[Document understanding data]

==============================

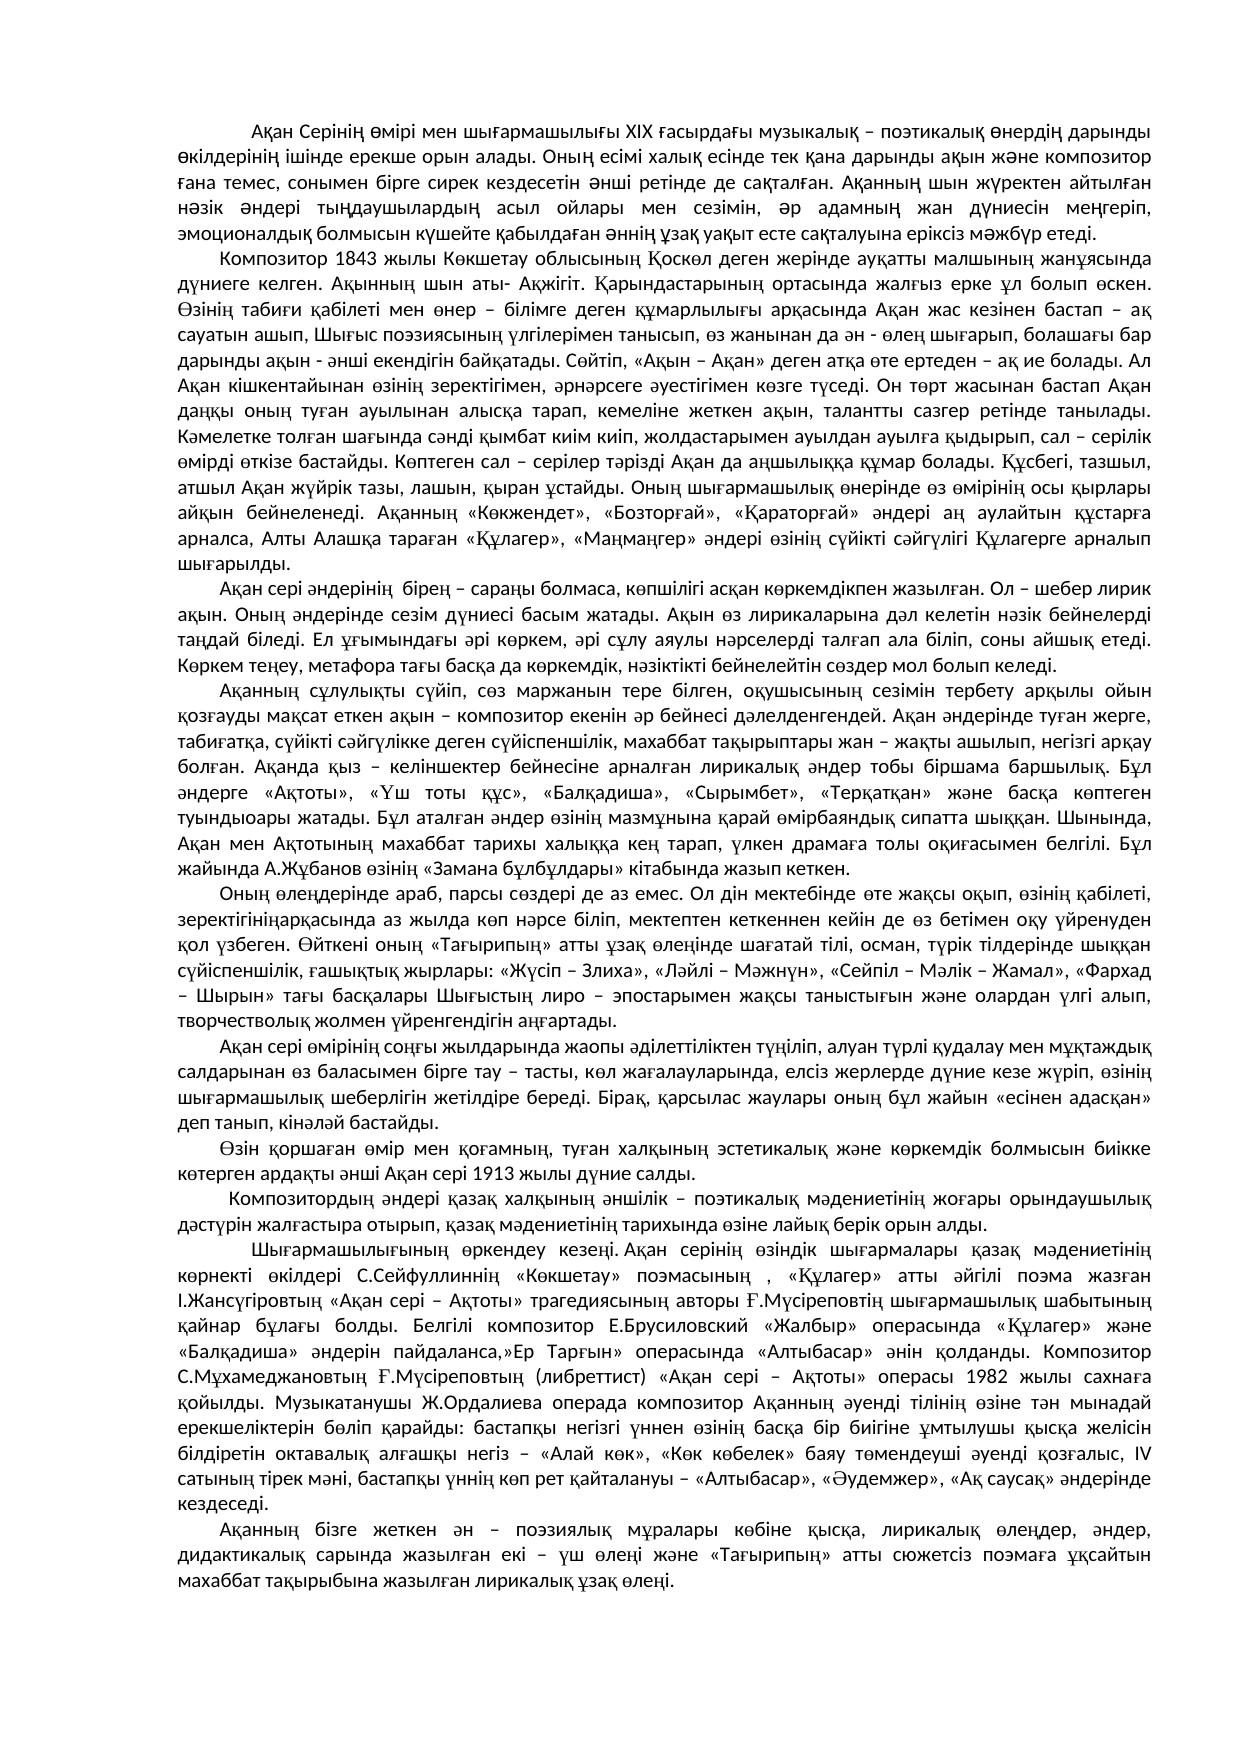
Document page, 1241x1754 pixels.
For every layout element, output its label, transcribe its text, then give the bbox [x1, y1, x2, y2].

text Өзін қоршаған өмір мен қоғамның, туған халқының эстетикалық және көркемдік болмысын биікке көтерген ардақты әнші Ақан сері 1913 жылы дүние салды. [177, 1135, 1152, 1186]
text Ақан сері өмірінің соңғы жылдарында жаопы әділеттіліктен түңіліп, алуан түрлі қудалау мен мұқтаждық салдарынан өз баласымен бірге тау – тасты, көл жағалауларында, елсіз жерлерде дүние кезе жүріп, өзінің шығармашылық шеберлігін жетілдіре береді. Бірақ, қарсылас жаулары оның бұл жайын «есінен адасқан» деп танып, кінәләй бастайды. [177, 1033, 1152, 1135]
text Шығармашылығының өркендеу кезеңі. Ақан серінің өзіндік шығармалары қазақ мәдениетінің көрнекті өкілдері С.Сейфуллиннің «Көкшетау» поэмасының , «Құлагер» атты әйгілі поэма жазған І.Жансүгіровтың «Ақан сері – Ақтоты» трагедиясының авторы Ғ.Мүсіреповтің шығармашылық шабытының қайнар бұлағы болды. Белгілі композитор Е.Брусиловский «Жалбыр» операсында «Құлагер» және «Балқадиша» әндерін пайдаланса,»Ер Тарғын» операсында «Алтыбасар» әнін қолданды. Композитор С.Мұхамеджановтың Ғ.Мүсіреповтың (либреттист) «Ақан сері – Ақтоты» операсы 1982 жылы сахнаға қойылды. Музыкатанушы Ж.Ордалиева операда композитор Ақанның әуенді тілінің өзіне тән мынадай ерекшеліктерін бөліп қарайды: бастапқы негізгі үннен өзінің басқа бір биігіне ұмтылушы қысқа желісін білдіретін октавалық алғашқы негіз – «Алай көк», «Көк көбелек» баяу төмендеуші әуенді қозғалыс, ІV сатының тірек мәні, бастапқы үннің көп рет қайталануы – «Алтыбасар», «Әудемжер», «Ақ саусақ» әндерінде кездеседі. [177, 1236, 1152, 1516]
text Ақан сері әндерінің бірең – сараңы болмаса, көпшілігі асқан көркемдікпен жазылған. Ол – шебер лирик ақын. Оның әндерінде сезім дүниесі басым жатады. Ақын өз лирикаларына дәл келетін нәзік бейнелерді таңдай біледі. Ел ұғымындағы әрі көркем, әрі сұлу аяулы нәрселерді талғап ала біліп, соны айшық етеді. Көркем теңеу, метафора тағы басқа да көркемдік, нәзіктікті бейнелейтін сөздер мол болып келеді. [177, 576, 1152, 677]
text Ақанның бізге жеткен ән – поэзиялық мұралары көбіне қысқа, лирикалық өлеңдер, әндер, дидактикалық сарында жазылған екі – үш өлеңі және «Тағырипың» атты сюжетсіз поэмаға ұқсайтын махаббат тақырыбына жазылған лирикалық ұзақ өлеңі. [177, 1516, 1152, 1592]
text Композитор 1843 жылы Көкшетау облысының Қоскөл деген жерінде ауқатты малшының жанұясында дүниеге келген. Ақынның шын аты- Ақжігіт. Қарындастарының ортасында жалғыз ерке ұл болып өскен. Өзінің табиғи қабілеті мен өнер – білімге деген құмарлылығы арқасында Ақан жас кезінен бастап – ақ сауатын ашып, Шығыс поэзиясының үлгілерімен танысып, өз жанынан да ән - өлең шығарып, болашағы бар дарынды ақын - әнші екендігін байқатады. Сөйтіп, «Ақын – Ақан» деген атқа өте ертеден – ақ ие болады. Ал Ақан кішкентайынан өзінің зеректігімен, әрнәрсеге әуестігімен көзге түседі. Он төрт жасынан бастап Ақан даңқы оның туған ауылынан алысқа тарап, кемеліне жеткен ақын, талантты сазгер ретінде танылады. Кәмелетке толған шағында сәнді қымбат киім киіп, жолдастарымен ауылдан ауылға қыдырып, сал – серілік өмірді өткізе бастайды. Көптеген сал – серілер тәрізді Ақан да аңшылыққа құмар болады. Құсбегі, тазшыл, атшыл Ақан жүйрік тазы, лашын, қыран ұстайды. Оның шығармашылық өнерінде өз өмірінің осы қырлары айқын бейнеленеді. Ақанның «Көкжендет», «Бозторғай», «Қараторғай» әндері аң аулайтын құстарға арналса, Алты Алашқа тараған «Құлагер», «Маңмаңгер» әндері өзінің сүйікті сәйгүлігі Құлагерге арналып шығарылды. [177, 245, 1152, 576]
text Оның өлеңдерінде араб, парсы сөздері де аз емес. Ол дін мектебінде өте жақсы оқып, өзінің қабілеті, зеректігініңарқасында аз жылда көп нәрсе біліп, мектептен кеткеннен кейін де өз бетімен оқу үйренуден қол үзбеген. Өйткені оның «Тағырипың» атты ұзақ өлеңінде шағатай тілі, осман, түрік тілдерінде шыққан сүйіспеншілік, ғашықтық жырлары: «Жүсіп – Злиха», «Ләйлі – Мәжнүн», «Сейпіл – Мәлік – Жамал», «Фархад – Шырын» тағы басқалары Шығыстың лиро – эпостарымен жақсы таныстығын және олардан үлгі алып, творчестволық жолмен үйренгендігін аңғартады. [177, 881, 1152, 1033]
text Композитордың әндері қазақ халқының әншілік – поэтикалық мәдениетінің жоғары орындаушылық дәстүрін жалғастыра отырып, қазақ мәдениетінің тарихында өзіне лайық берік орын алды. [177, 1186, 1152, 1236]
text Ақанның сұлулықты сүйіп, сөз маржанын тере білген, оқушысының сезімін тербету арқылы ойын қозғауды мақсат еткен ақын – композитор екенін әр бейнесі дәлелденгендей. Ақан әндерінде туған жерге, табиғатқа, сүйікті сәйгүлікке деген сүйіспеншілік, махаббат тақырыптары жан – жақты ашылып, негізгі арқау болған. Ақанда қыз – келіншектер бейнесіне арналған лирикалық әндер тобы біршама баршылық. Бұл әндерге «Ақтоты», «Үш тоты құс», «Балқадиша», «Сырымбет», «Терқатқан» және басқа көптеген туындыоары жатады. Бұл аталған әндер өзінің мазмұнына қарай өмірбаяндық сипатта шыққан. Шынында, Ақан мен Ақтотының махаббат тарихы халыққа кең тарап, үлкен драмаға толы оқиғасымен белгілі. Бұл жайында А.Жұбанов өзінің «Замана бұлбұлдары» кітабында жазып кеткен. [177, 677, 1152, 881]
text Ақан Серінің өмірі мен шығармашылығы XIX ғасырдағы музыкалық – поэтикалық өнердің дарынды өкілдерінің ішінде ерекше орын алады. Оның есімі халық есінде тек қана дарынды ақын және композитор ғана темес, сонымен бірге сирек кездесетін әнші ретінде де сақталған. Ақанның шын жүректен айтылған нәзік әндері тыңдаушылардың асыл ойлары мен сезімін, әр адамның жан дүниесін меңгеріп, эмоционалдық болмысын күшейте қабылдаған әннің ұзақ уақыт есте сақталуына еріксіз мәжбүр етеді. [177, 118, 1152, 245]
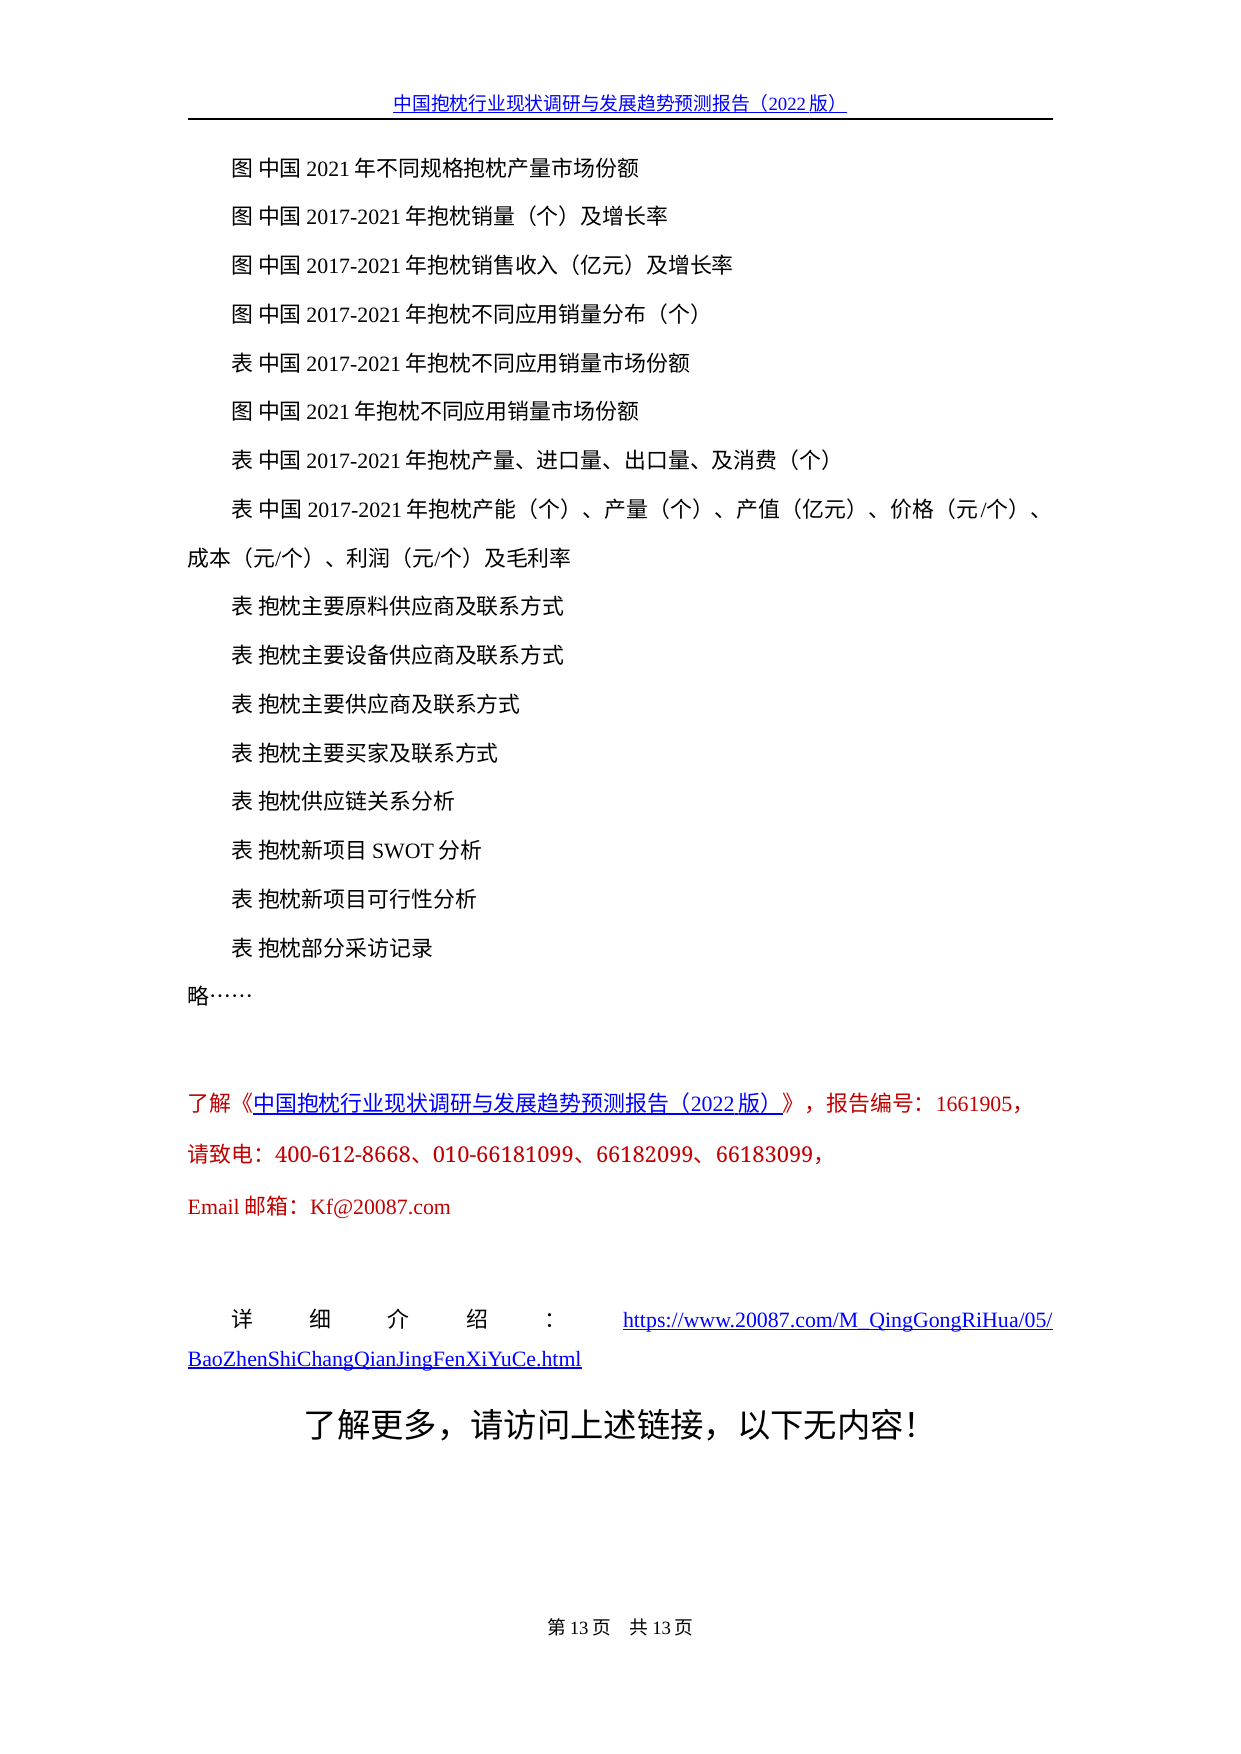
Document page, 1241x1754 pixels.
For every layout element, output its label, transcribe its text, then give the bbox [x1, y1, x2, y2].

title 了解更多，请访问上述链接，以下无内容！ [187, 1390, 1053, 1455]
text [187, 150, 1053, 1011]
text 请致电：400-612-8668、010-66181099、66182099、66183099， [187, 1137, 1053, 1169]
text 了解《中国抱枕行业现状调研与发展趋势预测报告（2022版）》，报告编号：1661905， [187, 1085, 1053, 1118]
text 详细介绍：https://www.20087.com/M_QingGongRiHua/05/BaoZhenShiChangQianJingFenXiYuCe.html [187, 1301, 1053, 1374]
text Email邮箱：Kf@20087.com [187, 1188, 1053, 1221]
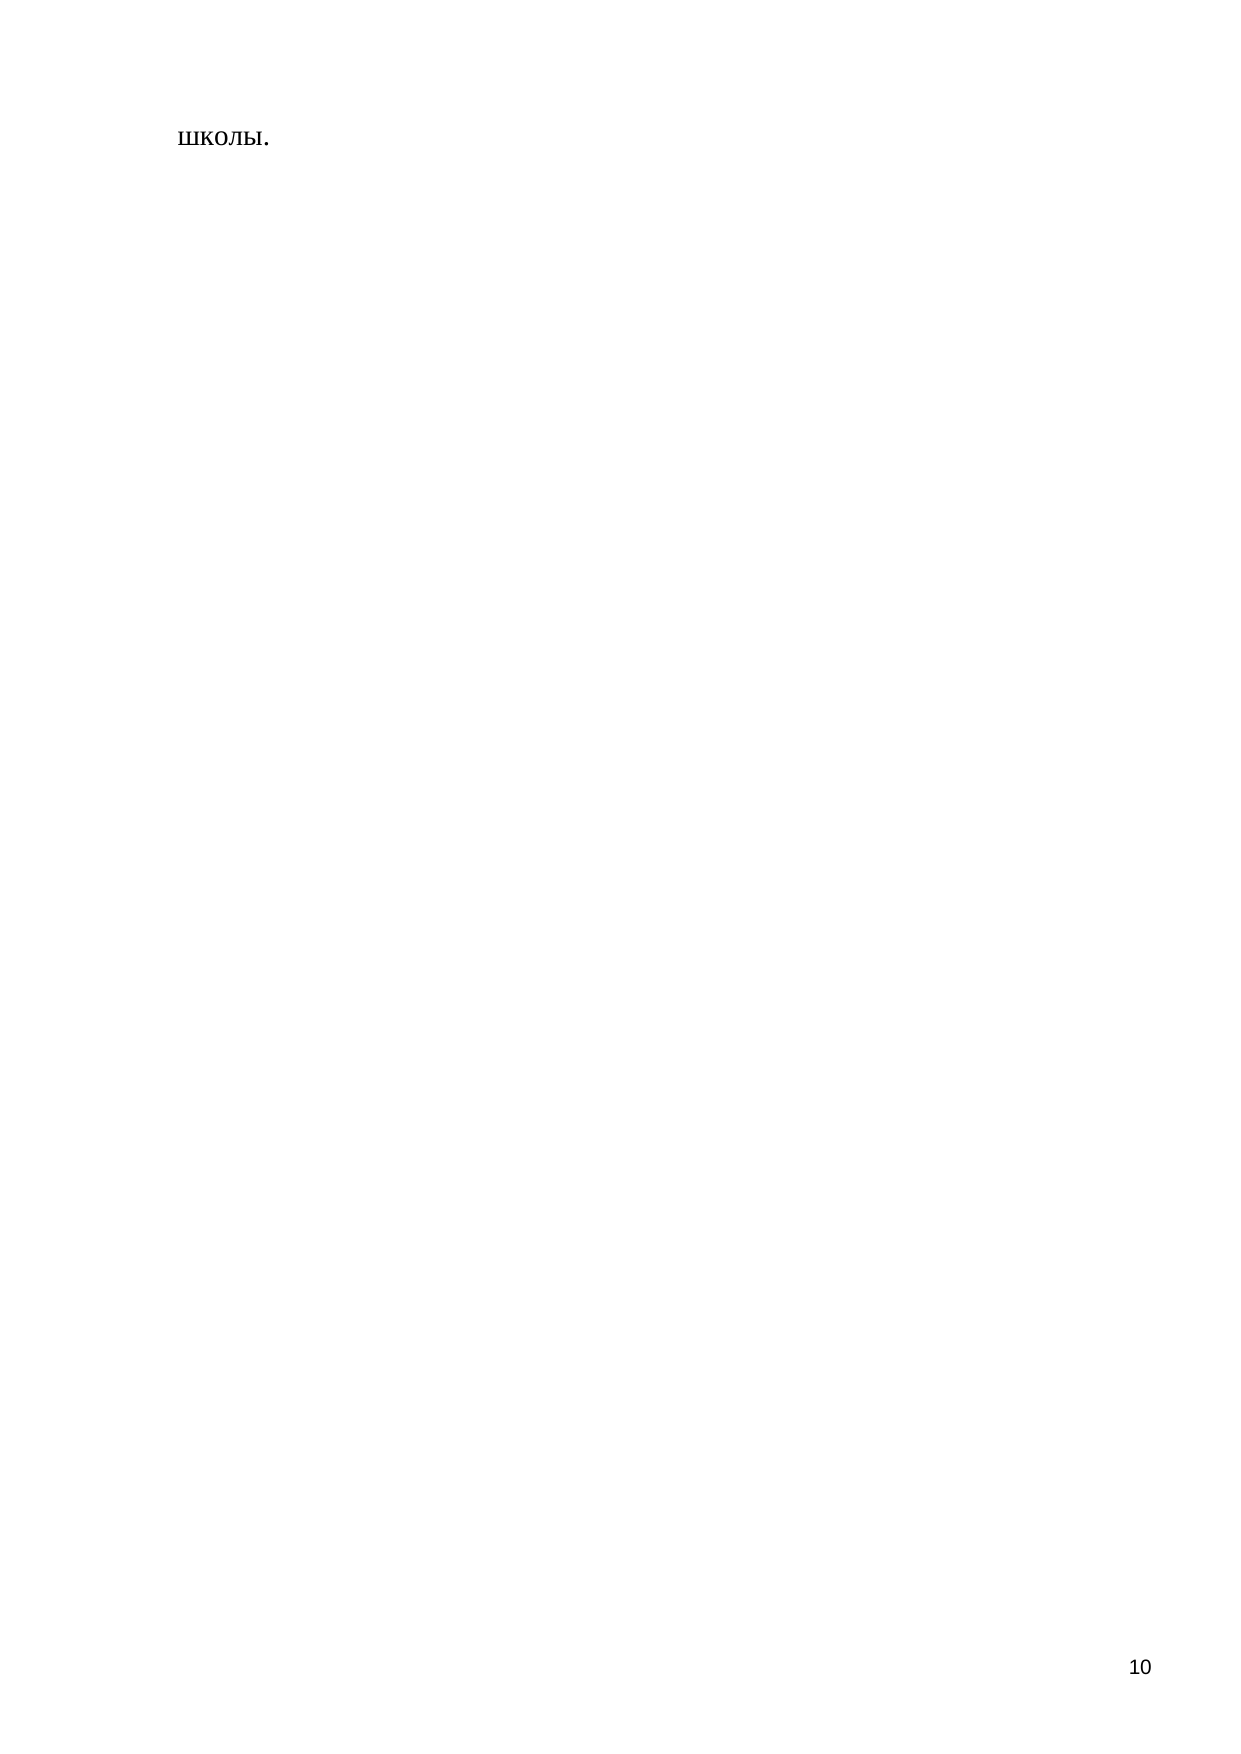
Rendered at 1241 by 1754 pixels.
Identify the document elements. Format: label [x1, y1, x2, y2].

==============================

### Work to be completed
Copy out exactly the lines running from the line with "Rendered at 1241 by 1754 pixels." to the end of the records, inclusive.

### Result for this exercise
Rendered at 1241 by 1754 pixels.
Identify the document elements. Format: label [x1, y1, x2, y2].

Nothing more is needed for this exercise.